***** Passage to read

Respondent also previously argued that because the BIA was currently reviewing Petitioner's case, "this Court no longer has jurisdiction over the case because there is no `final order' upon which to seek habeas relief." Doc. 50, p. 3. Having a final order of removal is necessarily part of the exhaustion requirement in challenging the order of removal. However, there is no exhaustion requirement in a challenge to one's continued and indefinite detention. Arango Marquez v. I.N.S., 346 F.3d 892, 896-897 (9th Cir. 2003).

As the parties have failed to address the two concerns raised by the undersigned sua sponte, this report and recommendation is entered based on the record evidence submitted previously along with the exhibits recently submitted by Petitioner with his response. Doc. 62.

Petitioner's most recent exhibit, doc. 62, ex. B, demonstrates that the BIA has reopened his case. Ex. B. The proceedings were remanded to the Bradenton Immigration Court for further proceedings on or about October 11, 2005. Id. Petitioner continues to be held in mandatory custody. Doc. 62, ex. C. A substituted charge of removal was entered on November 8, 2005, stating that Petitioner is subject to removal pursuant to § 212(a)(2)(A)(i)(I), and § 212(a)(6)(A)(i) of the Immigration and Nationality Act. Doc. 62, ex. D. The substitute charge states that Petitioner was convicted of Grand Theft on October 29, 2004. Id. At this point there is no evidence that a final order of removal has been entered and Petitioner is still in removal proceedings.

**********
***** Data lines

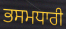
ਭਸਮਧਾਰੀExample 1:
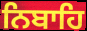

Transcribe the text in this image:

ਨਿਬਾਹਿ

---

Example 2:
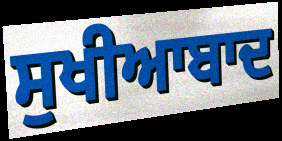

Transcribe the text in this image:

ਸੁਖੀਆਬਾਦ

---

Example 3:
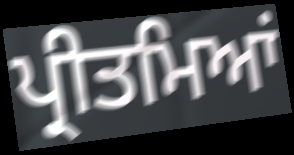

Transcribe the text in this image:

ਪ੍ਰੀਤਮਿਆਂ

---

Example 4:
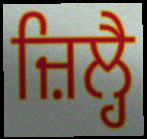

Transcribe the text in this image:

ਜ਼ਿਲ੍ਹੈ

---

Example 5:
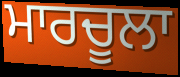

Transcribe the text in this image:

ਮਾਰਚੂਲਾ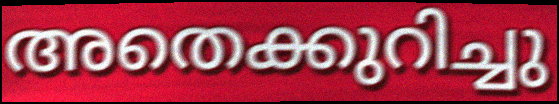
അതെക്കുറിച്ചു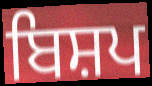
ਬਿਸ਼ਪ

**********
***** Data lines

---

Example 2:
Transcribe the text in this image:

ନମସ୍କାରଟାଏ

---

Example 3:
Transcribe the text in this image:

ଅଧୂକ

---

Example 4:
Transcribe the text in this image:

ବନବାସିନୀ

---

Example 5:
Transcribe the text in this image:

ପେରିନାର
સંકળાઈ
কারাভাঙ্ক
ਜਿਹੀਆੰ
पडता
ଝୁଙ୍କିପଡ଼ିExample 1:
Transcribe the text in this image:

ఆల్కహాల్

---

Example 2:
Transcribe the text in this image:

**********
***** Data lines

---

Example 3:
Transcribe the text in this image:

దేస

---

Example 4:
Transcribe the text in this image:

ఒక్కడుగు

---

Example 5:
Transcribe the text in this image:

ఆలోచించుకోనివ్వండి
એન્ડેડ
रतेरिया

**********

## Required task
Answer these questions about the court excerpt above:
1. Which case is cited for the point that a challenge to continued and indefinite detention has no exhaustion requirement?
2. To which immigration court were the proceedings remanded?
3. On what date was the substituted charge of removal entered?

## Written response
1. Arango Marquez v. I.N.S., 346 F.3d 892, 896-897 (9th Cir. 2003)
2. The Bradenton Immigration Court
3. November 8, 2005